When he’d exhausted himself, he said into the ground, “I never used to cry. You’ve turned me into a watering pot.”
“My sincerest apologies,” Charles said wryly. “Care to tell me what that was about?”
“I think that I thought that if I never mentioned it to you, it wouldn’t be real,” Tristan said, looking up and meeting Charles’s eyes. Charles immediately reached over and rubbed a streak of dirt off his cheek. “The thing with Crosby, I mean. I was just pretending that it hadn’t happened, that I would be going back to London and picking up where I left off with him, and nothing would have changed. Telling you made it real, somehow. I’m sorry to be so lachrymose, Charlie. I never used to be.”
“It’s all right.” Charles drew him into his arms and they lay there in the sunlight, the scent of the grass surrounding them. “It’s strange. You’ve an ancient name, a beautiful face, a strong body, a lovely wife, two wonderful children, and plenty of cash, not to mention a devastatingly handsome lover. But they’re bars to you, aren’t they. Just bars of a cage. You’re like a skylark, bashing your wings against the cage wire, unable to sing unless you’re free.”
“Well, not so much the devastatingly handsome lover,” Tristan said. “You’re more the door to the cage, Charlie, but you’re right. I feel trapped. I’ve always felt trapped. It’s foolish and ungrateful, but I’ve never wanted all that. I don’t care about the name, the looks are meaningless, and while I adore my children and am fond of Lottie, I never asked for them, never needed them. Even my friends—I love them, but in so many ways they bore me. I’ve always felt as if I were playing a role I hadn’t auditioned for. But I didn’t realize it until I met you. I need
more
. I need…
different.
“And then I started working with Crosby and the others and I felt as if I had come home. That
this
was what I was meant to be doing. And now it’s gone, lost to me, because of my
own damned fault
.” He tensed, his hands fisting. “My own foolishness, my own
stupidity
. And nothing I can do will change that.”

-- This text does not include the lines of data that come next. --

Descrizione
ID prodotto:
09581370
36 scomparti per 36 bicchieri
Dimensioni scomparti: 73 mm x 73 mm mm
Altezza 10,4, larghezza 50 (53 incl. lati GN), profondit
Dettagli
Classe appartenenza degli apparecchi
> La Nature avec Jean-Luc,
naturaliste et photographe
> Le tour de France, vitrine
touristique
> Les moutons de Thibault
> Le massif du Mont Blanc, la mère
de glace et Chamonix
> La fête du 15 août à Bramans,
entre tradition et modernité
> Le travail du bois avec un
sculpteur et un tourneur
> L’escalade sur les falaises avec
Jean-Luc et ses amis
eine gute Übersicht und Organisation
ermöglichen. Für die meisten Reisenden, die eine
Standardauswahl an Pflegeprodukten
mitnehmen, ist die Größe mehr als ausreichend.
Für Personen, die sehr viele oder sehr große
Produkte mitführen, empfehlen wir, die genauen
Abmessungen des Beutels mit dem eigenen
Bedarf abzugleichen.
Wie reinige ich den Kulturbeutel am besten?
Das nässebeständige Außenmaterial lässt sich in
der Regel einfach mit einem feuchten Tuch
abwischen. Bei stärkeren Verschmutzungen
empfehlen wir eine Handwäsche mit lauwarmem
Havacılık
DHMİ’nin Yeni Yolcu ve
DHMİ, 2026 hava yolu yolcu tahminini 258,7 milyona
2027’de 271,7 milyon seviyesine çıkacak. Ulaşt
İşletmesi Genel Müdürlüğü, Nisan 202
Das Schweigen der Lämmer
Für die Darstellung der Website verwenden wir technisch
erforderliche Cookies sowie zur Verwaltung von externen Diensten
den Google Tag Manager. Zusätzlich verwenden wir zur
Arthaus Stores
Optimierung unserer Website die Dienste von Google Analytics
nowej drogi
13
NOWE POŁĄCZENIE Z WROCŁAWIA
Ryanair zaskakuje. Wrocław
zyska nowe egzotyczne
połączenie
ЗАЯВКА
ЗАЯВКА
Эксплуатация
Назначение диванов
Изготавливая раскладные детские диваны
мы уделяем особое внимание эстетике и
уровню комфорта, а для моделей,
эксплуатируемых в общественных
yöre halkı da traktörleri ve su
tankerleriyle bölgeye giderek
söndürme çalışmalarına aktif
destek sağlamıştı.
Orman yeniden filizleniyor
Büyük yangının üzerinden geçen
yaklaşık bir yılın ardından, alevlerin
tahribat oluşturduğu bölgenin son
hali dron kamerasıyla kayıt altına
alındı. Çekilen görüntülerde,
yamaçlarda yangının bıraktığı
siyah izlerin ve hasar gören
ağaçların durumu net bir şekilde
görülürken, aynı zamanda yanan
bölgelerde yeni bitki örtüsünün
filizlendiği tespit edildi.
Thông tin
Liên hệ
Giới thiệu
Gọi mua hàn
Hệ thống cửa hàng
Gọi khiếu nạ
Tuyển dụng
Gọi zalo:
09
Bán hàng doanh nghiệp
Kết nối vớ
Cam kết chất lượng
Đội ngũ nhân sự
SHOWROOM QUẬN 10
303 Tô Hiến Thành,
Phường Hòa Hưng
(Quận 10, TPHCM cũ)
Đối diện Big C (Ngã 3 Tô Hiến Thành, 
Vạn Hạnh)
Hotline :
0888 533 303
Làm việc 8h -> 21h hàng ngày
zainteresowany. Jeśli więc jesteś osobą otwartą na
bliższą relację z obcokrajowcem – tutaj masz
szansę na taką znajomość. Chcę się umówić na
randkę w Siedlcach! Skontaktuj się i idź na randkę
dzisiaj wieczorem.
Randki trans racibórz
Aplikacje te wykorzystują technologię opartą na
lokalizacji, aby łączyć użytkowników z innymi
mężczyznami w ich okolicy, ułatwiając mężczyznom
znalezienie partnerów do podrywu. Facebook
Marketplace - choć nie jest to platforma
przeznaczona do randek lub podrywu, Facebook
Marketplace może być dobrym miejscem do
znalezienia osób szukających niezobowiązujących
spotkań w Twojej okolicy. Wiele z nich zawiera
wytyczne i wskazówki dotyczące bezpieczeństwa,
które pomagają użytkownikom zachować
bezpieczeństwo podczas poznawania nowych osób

“Tris, Crosby is not the only surgeon in the world—or even in London. Someone else might think differently. And maybe even if he’s right, and you’ll never be able to do the finer forms of surgery, what’s wrong with doing what he said, and studying medicine? You could still study surgery; it’s part of what we’ll be learning, even if we’re not permitted to actually practice it. You’ll just learn more than that. Perhaps you’ll find a way that you could combine them, something more than just a ‘country doctor’.” He drew him close and kissed his forehead. “Perhaps go into practice with another physician, focusing on the diseases of the body while he focuses on things like beastly tasting South American herbs?”
Tristan let out a watery chuckle. “I see the plot,” he said. “You want to go into partnership and let me do all the work while you spend all your time with your precious books.”
“You’ve struck it,” Charles said with a grin. “But the important word there was partnership, Tris. Study with me. Learn with me. Work with me.” He kissed him again. “Live with me. Love me.”
“I do. God, what you’re suggesting—I never even considered it possible. A partnership as physicians? You and I?”